**Record extracts**:

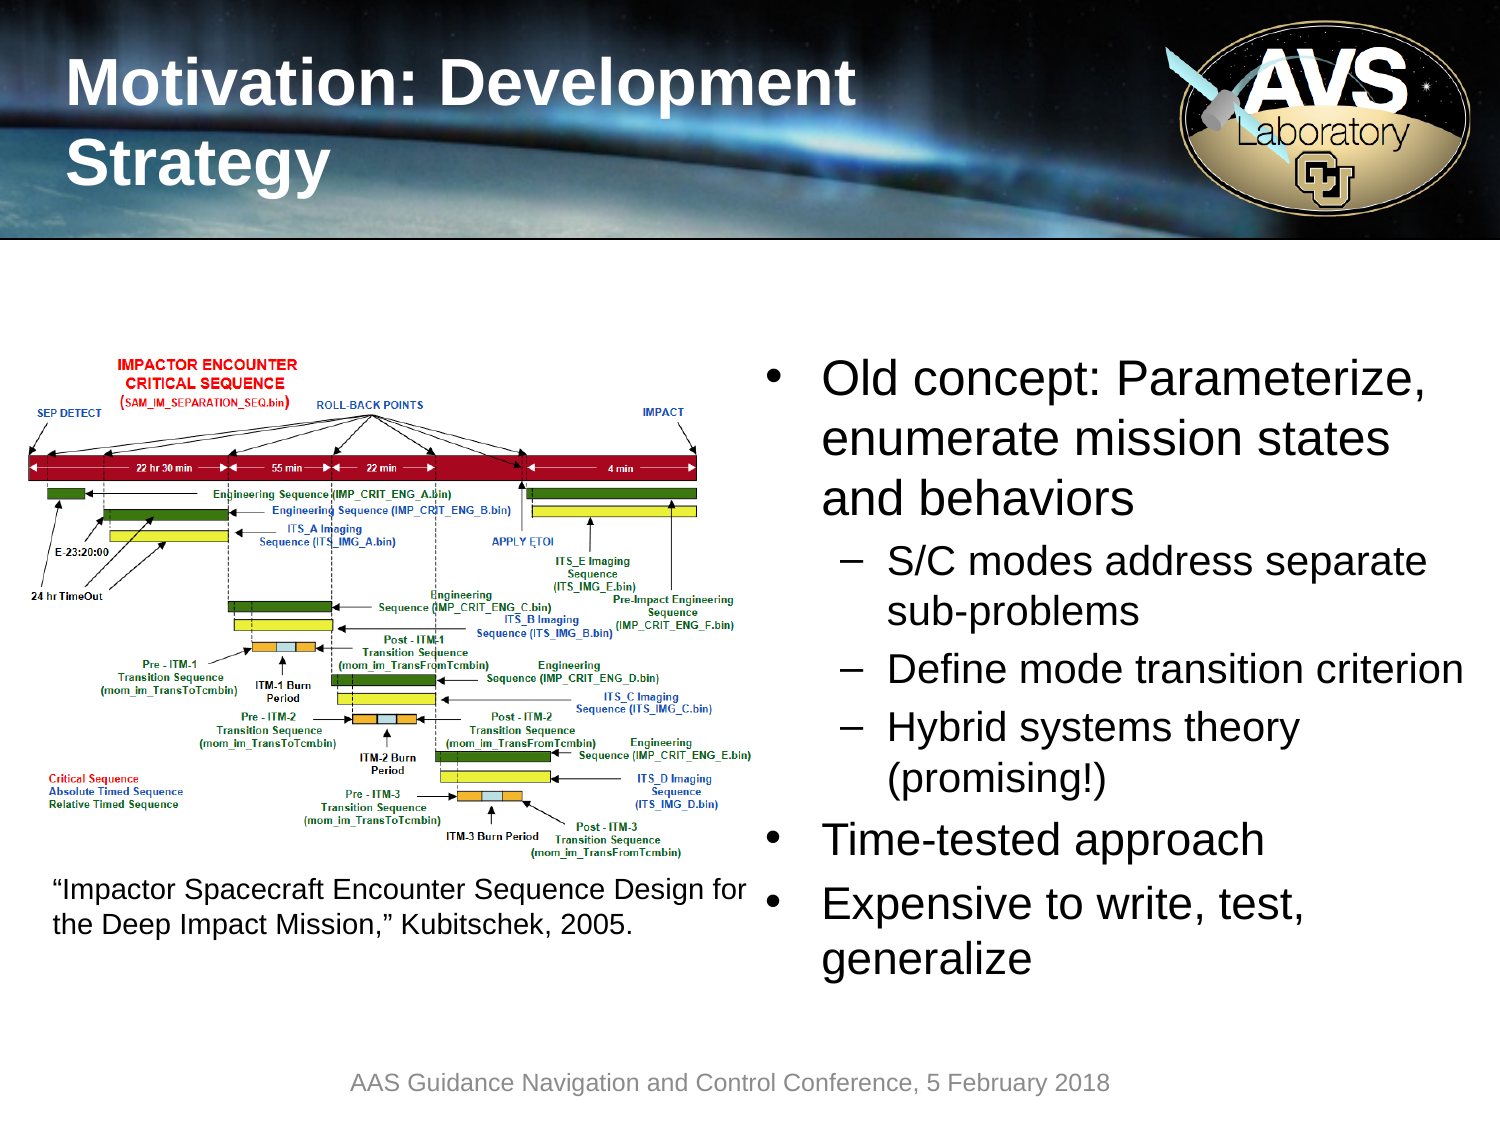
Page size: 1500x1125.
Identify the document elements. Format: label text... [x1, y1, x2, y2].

picture [0, 0, 1500, 238]
footer AAS Guidance Navigation and Control Conference, 5 February 2018 [50, 1062, 1413, 1100]
picture [19, 349, 757, 877]
text_box “Impactor Spacecraft Encounter Sequence Design for the Deep Impact Mission,” Kubitschek, 2005. [37, 862, 788, 963]
title Motivation: Development Strategy [50, 24, 1128, 213]
list Old concept: Parameterize, enumerate mission states and behaviors S/C modes address separate sub-problems Define mode transition criterion Hybrid systems theory (promising!) Time-tested approach Expensive to write, test, generalize [750, 337, 1500, 1019]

**Required action**:
What's needed is an exact retyping of the records, pictures excluded.

**Output for this exercise**:
Page size: 1500x1125.
Identify the document elements. Format: label text... [x1, y1, x2, y2].

picture [0, 0, 1500, 238]
footer AAS Guidance Navigation and Control Conference, 5 February 2018 [50, 1062, 1413, 1100]
picture [19, 349, 757, 877]
text_box “Impactor Spacecraft Encounter Sequence Design for the Deep Impact Mission,” Kubitschek, 2005. [37, 862, 788, 963]
title Motivation: Development Strategy [50, 24, 1128, 213]
list Old concept: Parameterize, enumerate mission states and behaviors S/C modes address separate sub-problems Define mode transition criterion Hybrid systems theory (promising!) Time-tested approach Expensive to write, test, generalize [750, 337, 1500, 1019]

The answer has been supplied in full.